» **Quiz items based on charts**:

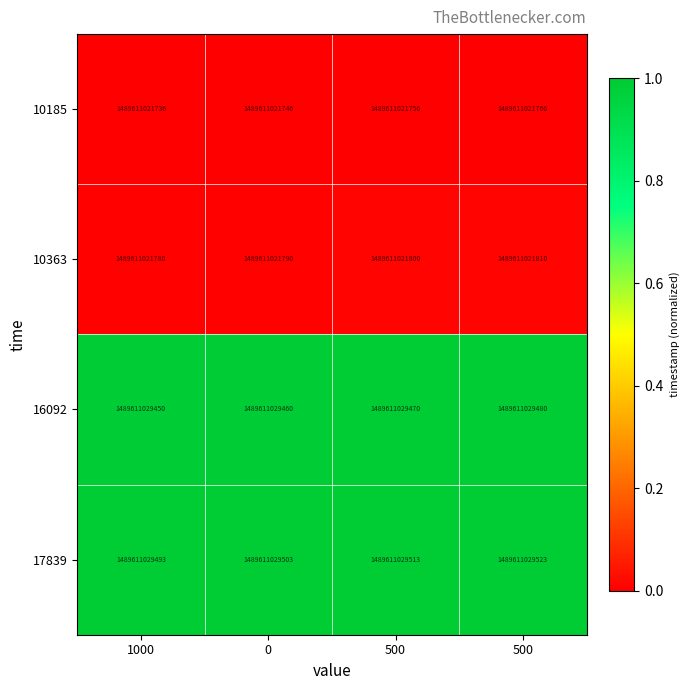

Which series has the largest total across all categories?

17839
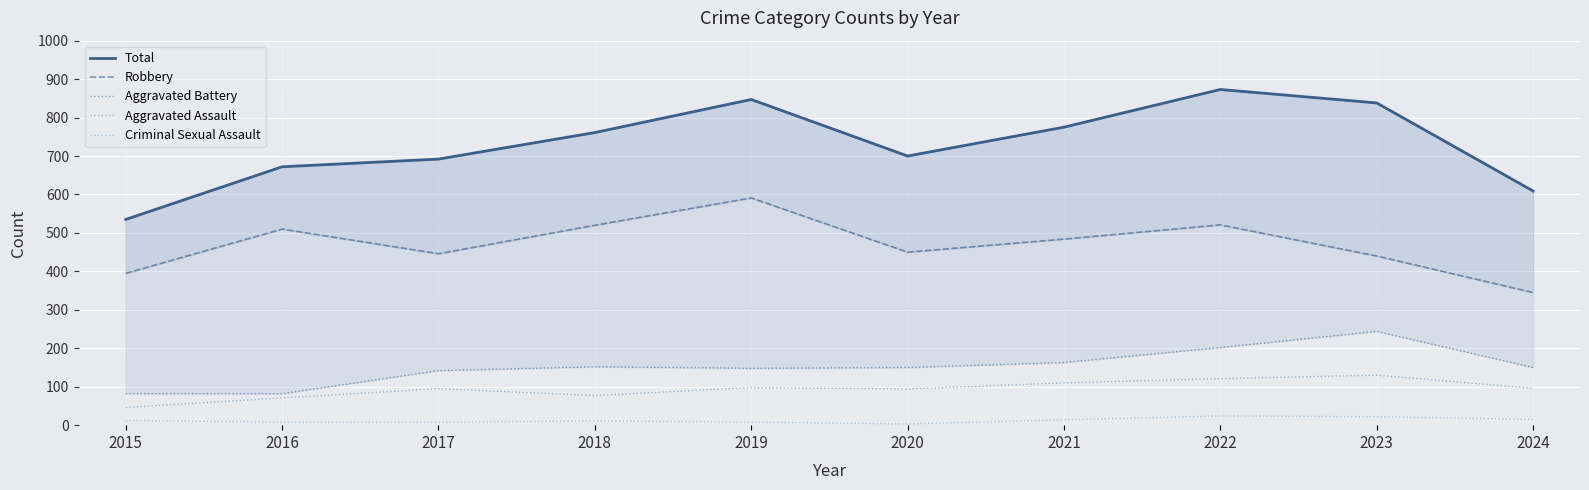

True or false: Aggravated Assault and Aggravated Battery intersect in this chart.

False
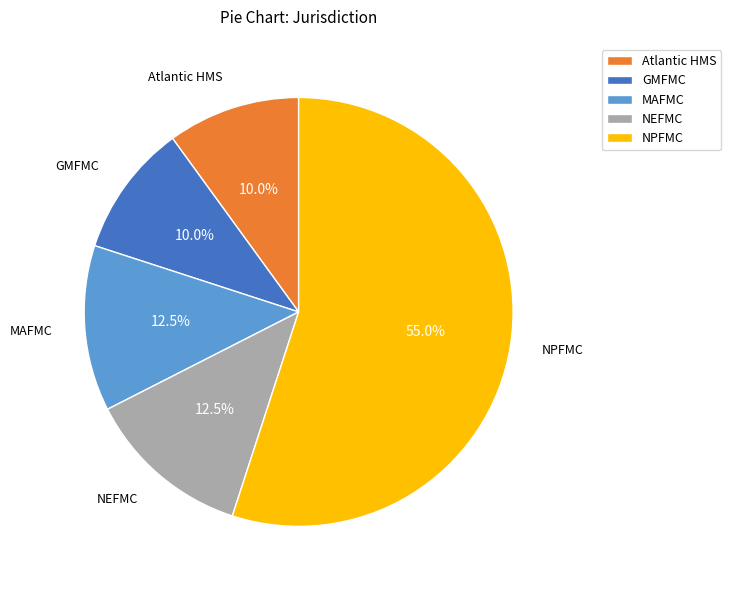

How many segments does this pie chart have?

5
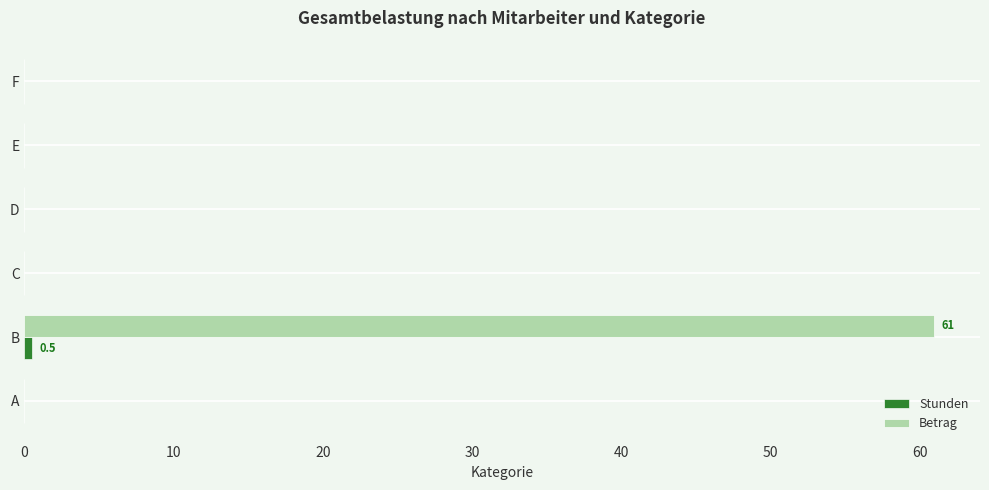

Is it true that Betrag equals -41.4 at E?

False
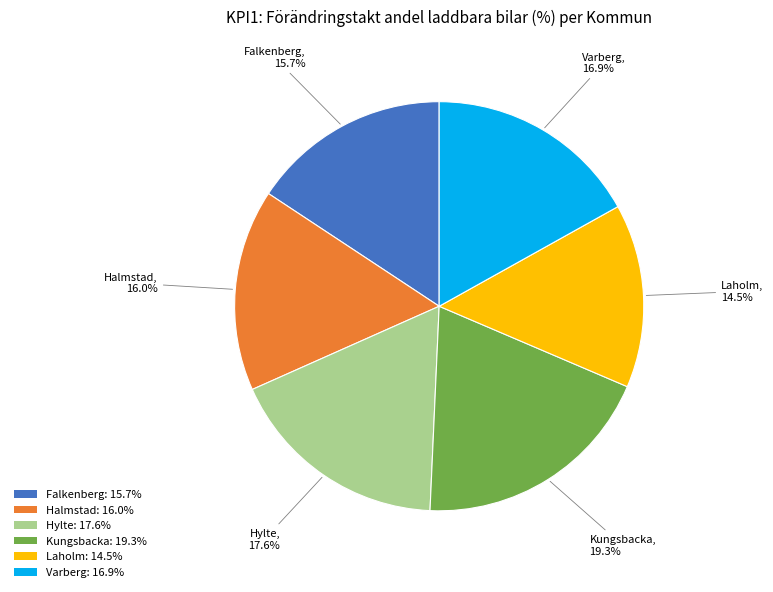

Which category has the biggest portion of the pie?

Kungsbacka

» **Action item**:
Extract every one of the lines above word for word, omitting the pictures from your answer.

» **Written answer**:
Which series has the largest total across all categories?

17839

True or false: Aggravated Assault and Aggravated Battery intersect in this chart.

False

How many segments does this pie chart have?

5

Is it true that Betrag equals -41.4 at E?

False

Which category has the biggest portion of the pie?

Kungsbacka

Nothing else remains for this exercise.